# FAQ Tips > Tipps und Tricks >  Frankieren mit StampIt Web unter Linux

## mrsuicide

StampIt Web ist ein Service der Deutschen Post, der es erlaubt, Umschläge oder Etiketten mit Barcode-Briefmarken + Adressfeld zu bedrucken.

Dies ist optimal bei chronischem Briefmarkenmangel inkl. fehlender Lust/Zeit welche zu kaufen, oder wenn man keine Lust hat immer wieder Umschläge zu bekritzeln. Außerdem finden wir hier eine gute Integration für ebay-Verkäufer und 1 € Preisnachlass für Pakete. Der Barcode lässt sich auch durch Folie scannen ( eine herkömmliche Marke muss ja abgestempelt werden ).

Bisher wurde eine einmalige Anmeldegebühr von 3 € verlangt, jetzt ist der Service kostenlos ( man zahlt nur das Porto ). Außerdem erhält man als Willkommensgeschenk einen Satz Druck-Etiketten.

Das klingt ja alles ganz toll, jedoch hat es einen Schönheitsfehler:
Die Portoabrechnung obliegt dem Acrobat-Reader. Das heißt, man kann nur gültige Marken drucken, wenn der Acobat-Reader vorher mit dem Porto-Server gesprochen hat.

*Vor* Registrierung zu StampIt Web benötigt man:

1. User-Agent Switcher: Die StampIt-Website will Windows oder MacOs als Betriebssystem sehen, sonst bekommt man nur eine Fehlermeldung

2. Acrobat Reader für Linux ab Version 8.1.1: Die .deb oder .rpm-Pakete wollen sich nur auf 32-Bit Distributionen installieren lassen, die .tar.bz2 oder .tar.gz-Pakete funktionieren überall.

Am Anfang der Registrierung sollte man den Acrobat Reader-Test durchführen. Man öffnet die PDF mit Acrobat Reader und stimmt der Kommunikation mit dem Postserver zu. Bekommt man nun die Meldung, dass der Acrobat Reader geeignet sei, kann's los gehen mit dem Briefmarkendrucken.

Originalquelle: blog.crashmail.de/index.php?/archives/80-Frankieren-mit-Stampit-unter-GNULinux.html. Getestet und für gut befunden.  :Wink:

----------


## stefan.becker

Kleine Ergänzungen:

1) Der Adobe Reader installiert sich z. B. bei Suse auch in der 64 Bit Version als 32 Bit rpm. Und per nspluginwrapper kann man auch das Plugin nutzen. Also kein KO Kriterium.

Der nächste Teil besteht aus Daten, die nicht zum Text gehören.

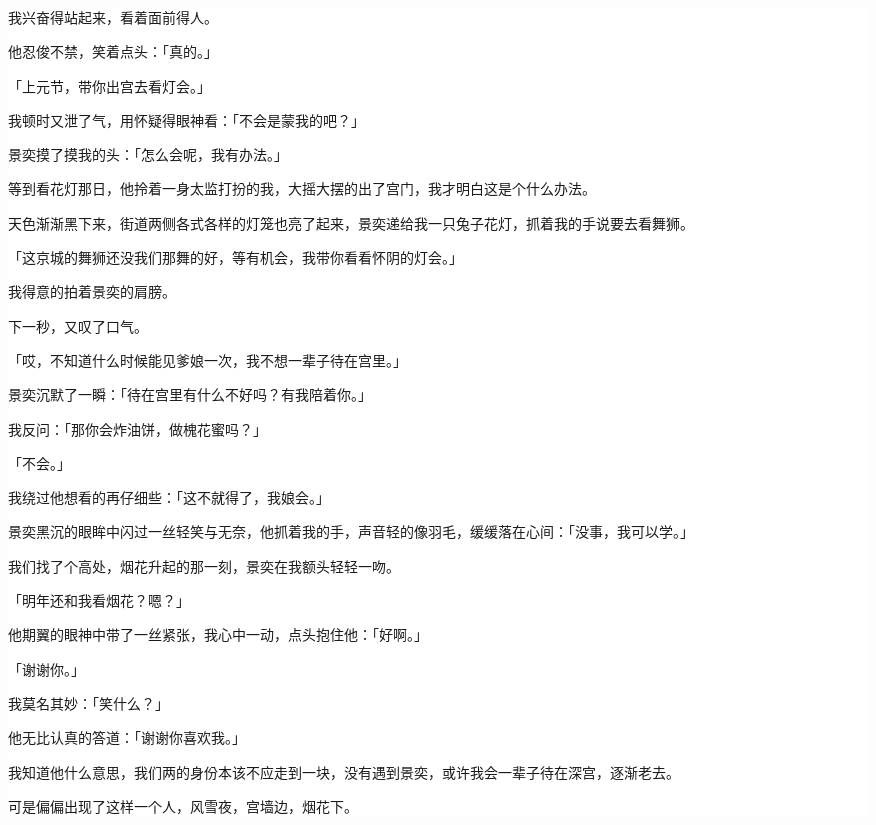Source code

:
我兴奋得站起来，看着面前得人。


他忍俊不禁，笑着点头：「真的。」


「上元节，带你出宫去看灯会。」


我顿时又泄了气，用怀疑得眼神看：「不会是蒙我的吧？」


景奕摸了摸我的头：「怎么会呢，我有办法。」


等到看花灯那日，他拎着一身太监打扮的我，大摇大摆的出了宫门，我才明白这是个什么办法。


天色渐渐黑下来，街道两侧各式各样的灯笼也亮了起来，景奕递给我一只兔子花灯，抓着我的手说要去看舞狮。


「这京城的舞狮还没我们那舞的好，等有机会，我带你看看怀阴的灯会。」


我得意的拍着景奕的肩膀。


下一秒，又叹了口气。


「哎，不知道什么时候能见爹娘一次，我不想一辈子待在宫里。」


景奕沉默了一瞬：「待在宫里有什么不好吗？有我陪着你。」


我反问：「那你会炸油饼，做槐花蜜吗？」


「不会。」


我绕过他想看的再仔细些：「这不就得了，我娘会。」


景奕黑沉的眼眸中闪过一丝轻笑与无奈，他抓着我的手，声音轻的像羽毛，缓缓落在心间：「没事，我可以学。」


我们找了个高处，烟花升起的那一刻，景奕在我额头轻轻一吻。


「明年还和我看烟花？嗯？」


他期翼的眼神中带了一丝紧张，我心中一动，点头抱住他：「好啊。」


「谢谢你。」


我莫名其妙：「笑什么？」


他无比认真的答道：「谢谢你喜欢我。」


我知道他什么意思，我们两的身份本该不应走到一块，没有遇到景奕，或许我会一辈子待在深宫，逐渐老去。


可是偏偏出现了这样一个人，风雪夜，宫墙边，烟花下。

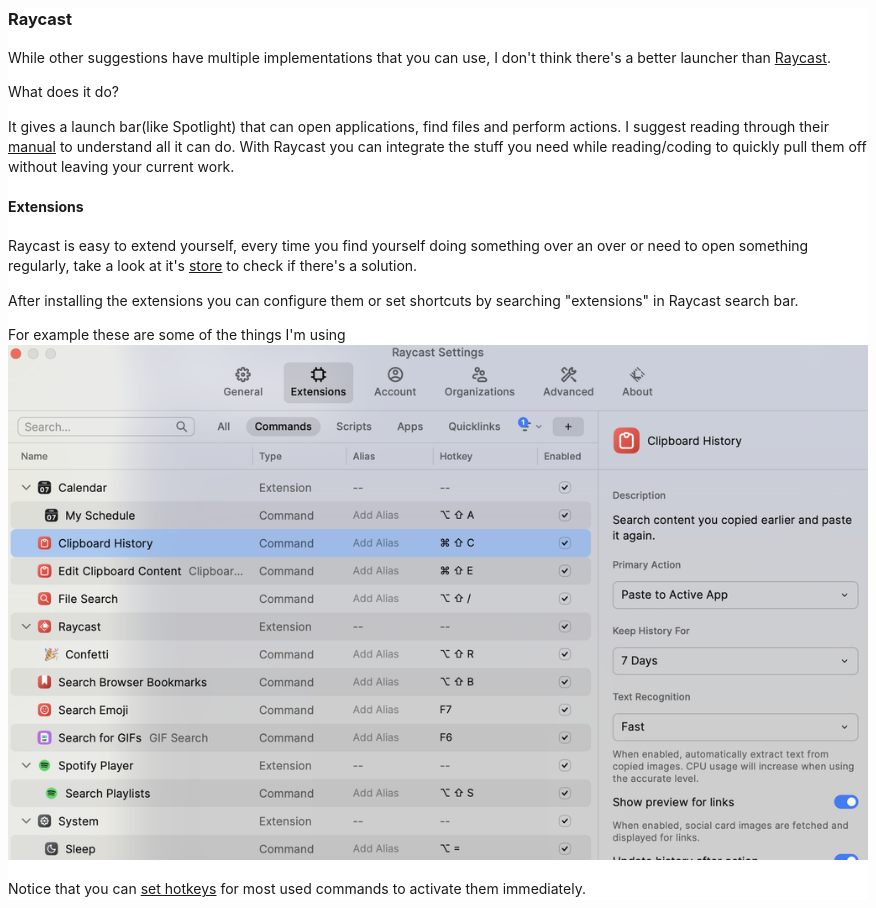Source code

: ### Raycast

While other suggestions have multiple implementations that you can use,
I don't think there's a better launcher than [Raycast](https://www.raycast.com).

What does it do?

It gives a launch bar(like Spotlight) that can open applications,
find files and perform actions. I suggest reading through their
[manual](https://manual.raycast.com/) to understand all it can do.
With Raycast you can integrate the stuff you need while reading/coding to quickly
pull them off without leaving your current work.

#### Extensions

Raycast is easy to extend yourself, every time you find yourself doing something
over an over or need to open something regularly, take a look at it's
[store](https://www.raycast.com/store)
to check if there's a solution.

After installing the extensions you can configure them or set shortcuts by
searching "extensions" in Raycast search bar.

For example these are some of the things I'm using
![My Raycast](/my-raycast.png)

Notice that you can [set hotkeys](https://raycastapp.notion.site/Command-Aliases-and-Hotkeys-43cba38c19dd4000bc75404c11eb0f80)
for most used commands to activate them immediately.
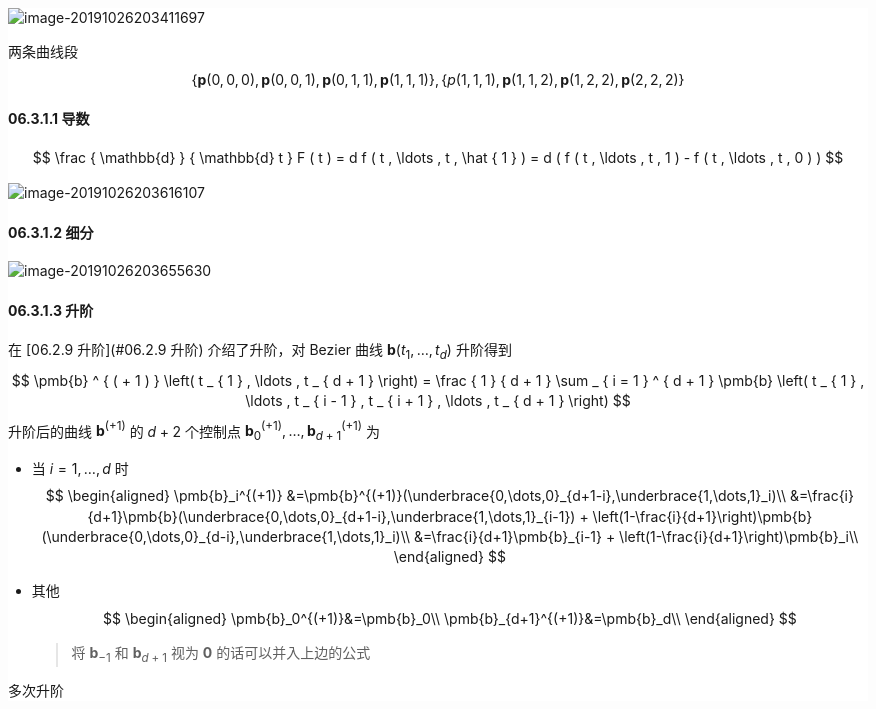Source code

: ![image-20191026203411697](assets/image-20191026203411697.jpg)

两条曲线段
$$
\{ \boldsymbol { p } ( 0,0,0 ) , \boldsymbol { p } ( 0,0,1 ) , \boldsymbol { p } ( 0,1,1 ) , \boldsymbol { p } ( 1,1,1 ) \} , \{ p ( 1,1,1 ) , \boldsymbol { p } ( 1,1,2 ) , \boldsymbol { p } ( 1,2,2 ) , \boldsymbol { p } ( 2,2,2 ) \}
$$

#### 06.3.1.1 导数

$$
\frac { \mathbb{d} } { \mathbb{d} t } F ( t ) = d f ( t , \ldots , t , \hat { 1 } ) = d ( f ( t , \ldots , t , 1 ) - f ( t , \ldots , t , 0 ) )
$$

![image-20191026203616107](assets/image-20191026203616107.jpg)

#### 06.3.1.2 细分

![image-20191026203655630](assets/image-20191026203655630.jpg)

#### 06.3.1.3 升阶

在 [06.2.9 升阶](#06.2.9 升阶) 介绍了升阶，对 Bezier 曲线 $\pmb{b}(t_1,\dots,t_d)$ 升阶得到
$$
\pmb{b} ^ { ( + 1 ) } \left( t _ { 1 } , \ldots , t _ { d + 1 } \right) = \frac { 1 } { d + 1 } \sum _ { i = 1 } ^ { d + 1 } \pmb{b} \left( t _ { 1 } , \ldots , t _ { i - 1 } , t _ { i + 1 } , \ldots , t _ { d + 1 } \right)
$$
升阶后的曲线 $\pmb{b}^{(+1)}$ 的 $d+2$ 个控制点 $\pmb{b}^{(+1)}_0,\dots,\pmb{b}^{(+1)}_{d+1}$ 为

- 当 $i=1,\dots,d$ 时
  $$
  \begin{aligned}
  \pmb{b}_i^{(+1)}
  &=\pmb{b}^{(+1)}(\underbrace{0,\dots,0}_{d+1-i},\underbrace{1,\dots,1}_i)\\
  &=\frac{i}{d+1}\pmb{b}(\underbrace{0,\dots,0}_{d+1-i},\underbrace{1,\dots,1}_{i-1}) + \left(1-\frac{i}{d+1}\right)\pmb{b}(\underbrace{0,\dots,0}_{d-i},\underbrace{1,\dots,1}_i)\\
  &=\frac{i}{d+1}\pmb{b}_{i-1} + \left(1-\frac{i}{d+1}\right)\pmb{b}_i\\
  \end{aligned}
  $$

- 其他
  $$
  \begin{aligned}
  \pmb{b}_0^{(+1)}&=\pmb{b}_0\\
  \pmb{b}_{d+1}^{(+1)}&=\pmb{b}_d\\
  \end{aligned}
  $$
  > 将 $\pmb{b}_{-1}$ 和 $\pmb{b}_{d+1}$ 视为 $\pmb{0}$ 的话可以并入上边的公式

多次升阶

2) Für den User Agent Switcher kriegt man eine große Liste von OS/Browser Kombinationen hier:

http://chrispederick.com/forums/viewtopic.php?id=1772

----------


## mrsuicide

Update ( 23.04. ):

Zur Zeit scheint es Probleme mit dem neusten Adobe Reader-Update für Windows zu geben. Es wird nichts gedruckt und einem trotzdem Geld abgezogen.

Der neuste Adobe Reader für Linux ( der offiziell ja gar nicht unterstützt wird ) funktioniert dagegen Prima... :Big Grin:

----------


## stefan.becker

Ergänzungen vom User riessmi: 

Also Ergänzung zum StampIt gibt es nämlich jetzt auch:
http://www.INTERNETMARKE.de
bzw. zum sofort loslegen:
https://internetmarke.deutschepost.de
Einfach Motiv wählen, per STAMPIT- Portokasse, PayPal oder giropay bezahlen und PDF downloaden.

----------